Jesus, His Temptations, & You

Years ago when I became an Army chaplain I was asked to speak at a conference. The text of Scripture assigned to me was Luke 4:1-12. It is one of the places in the New Testament that records how Jesus, the last Adam, was led by the Spirit of God into the wilderness. Over the course of 40 days Jesus was tempted by Satan–to turn stones into bread, to usurp God’s authority and glory, and to test God by leaping from the pinnacle of the temple. Satan’s goal was to elicit failure from Jesus, the last Adam. Surely Jesus, God incarnate, would fail, just like the first Adam/man did in the Garden of Eden. But it was not to be Satan’s way or Satan’s day.

First, why is the Hebrew name Adam significant? It means “man.” Adam was the first man. He was the federal head of the human race. He was charged by God to steward creation (Gen 2:15), to obey the Creator (Gen 2:16), and to hold fast to his wife Eve (Gen 2:24). But of course, the first Adam failed (Gen 3:6). He and Eve sinned against God, the One to whom they owed everything. They had only one stipulation: obey the Lord. But they didn’t. They, like all of us, rebelled. Then they tried to hide their sin (Gen 3:8). They sewed fig leaves together to hide their nakedness (Gen 3:7). Human shame entered the cosmos.

When I opened my Bible and read the passage from Luke to my peers, many appeared to have some knowledge and understanding of the passage’s significance. But I don’t know if they connected it to the failures of the first Adam. The first Adam failed the obedience test. He failed to lead his bride perfectly. But through the chosen, promised offspring, God determined to show mercy to us rebels by raising up One who would obey perfectly. The sin bloodline would be broken via Mary being overshadowed by the Holy Spirit. Jesus, the last Adam, would accomplish what the first Adam failed at.

Second, God promised to bring the One who would bruise/crush the serpent’s head (Gen 3:15). One would come who would lead His bride (the Christian church) perfectly by purifying them with His blood and clothing her in His garments.

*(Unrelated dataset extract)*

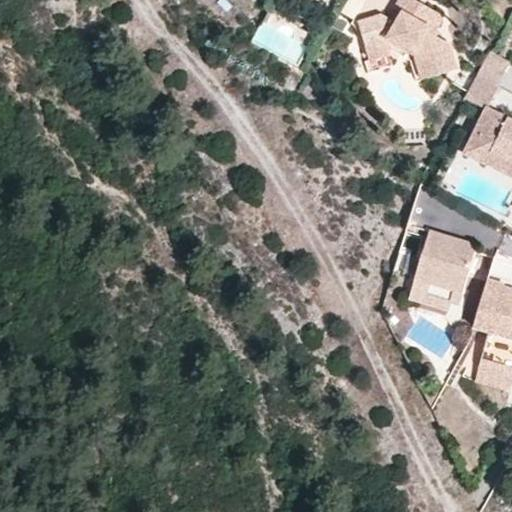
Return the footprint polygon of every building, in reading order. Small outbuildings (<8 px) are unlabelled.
[(378,13),(354,21),(362,45),(379,40),(384,38),(411,53),(418,78),(454,68),(446,42),(433,35),(435,31),(427,26),(435,11),(416,0),(394,0),(391,7),(395,10),(399,12),(393,22),(390,20),(378,13)] [(399,12),(395,10),(390,20),(393,22),(399,12)] [(379,40),(362,45),(366,60),(384,54),(379,40)] [(487,50),(474,73),(495,84),(507,62),(487,50)] [(461,153),(484,163),(490,150),(511,161),(511,118),(483,105),(461,153)] [(511,161),(490,150),(484,163),(511,177),(511,161)] [(441,239),(442,236),(424,231),(411,277),(459,290),(472,245),(451,239),(450,242),(441,239)] [(459,290),(411,277),(405,296),(442,307),(445,300),(455,303),(459,290)] [(503,285),(485,280),(470,328),(486,333),(476,369),(510,379),(511,372),(511,297),(500,294),(501,287),(503,285)] [(511,290),(501,287),(500,294),(511,297),(511,290)]
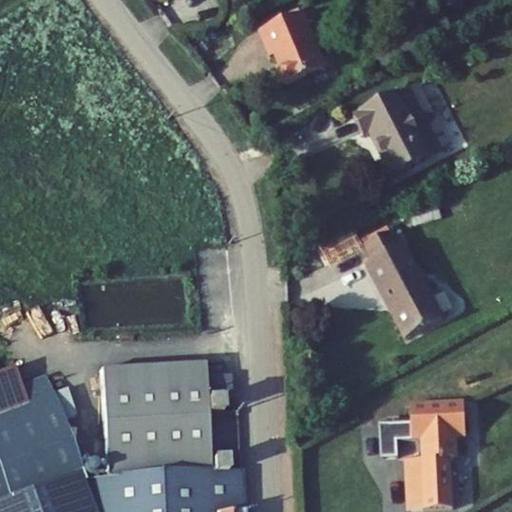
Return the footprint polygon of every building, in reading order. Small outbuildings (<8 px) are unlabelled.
[(179,0),(187,9),(199,0),(179,0)] [(284,91),(323,74),(298,18),(257,36),(269,64),(274,61),(278,71),(275,73),(284,91)] [(398,96),(354,121),(365,140),(373,134),(380,148),(377,149),(394,179),(433,159),(398,96)] [(386,259),(379,262),(396,295),(403,291),(425,335),(456,318),(418,242),(413,245),(406,230),(379,245),(386,259)] [(403,291),(396,295),(418,338),(425,335),(403,291)] [(239,399),(247,398),(246,376),(219,376),(218,365),(118,371),(121,414),(136,414),(221,414),(220,399),(221,399),(239,399)] [(0,380),(0,511),(141,511),(136,414),(121,414),(125,483),(93,485),(49,373),(34,379),(30,369),(0,380)] [(476,433),(473,396),(419,400),(420,419),(388,422),(391,456),(408,455),(407,438),(431,436),(432,454),(415,456),(418,507),(464,503),(461,454),(468,453),(466,433),(476,433)] [(239,414),(239,399),(221,399),(222,414),(239,414)] [(228,475),(225,475),(221,414),(136,414),(141,511),(227,511),(227,503),(256,503),(254,475),(242,475),(241,464),(227,464),(228,475)] [(256,511),(256,503),(227,503),(227,511),(256,511)]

This promised One, the last Adam, Christ Himself, denied satisfying Himself with Satan’s offer of stones become bread, and of men’s applause rather than God’s commendation, and of presuming upon God’s patience.

Christ, the last Adam, was tempted, but passed the temptations. Provided we repent and turn to God in the gospel of Christ, God does not abandon the human race in the last Adam. God satisfied His own demands for righteousness through the birth, life, death, and resurrection of the last Adam.

And for all those who are in the last Adam, they need not try to flee the presence of God by sewing fig leaves to cover their shame. Because the last Adam has taken their shame. He has become the curse for their sin (Gal 3:13). He bore the wrath they deserved. They are no longer exiles from the kingdom but sons and daughters of God.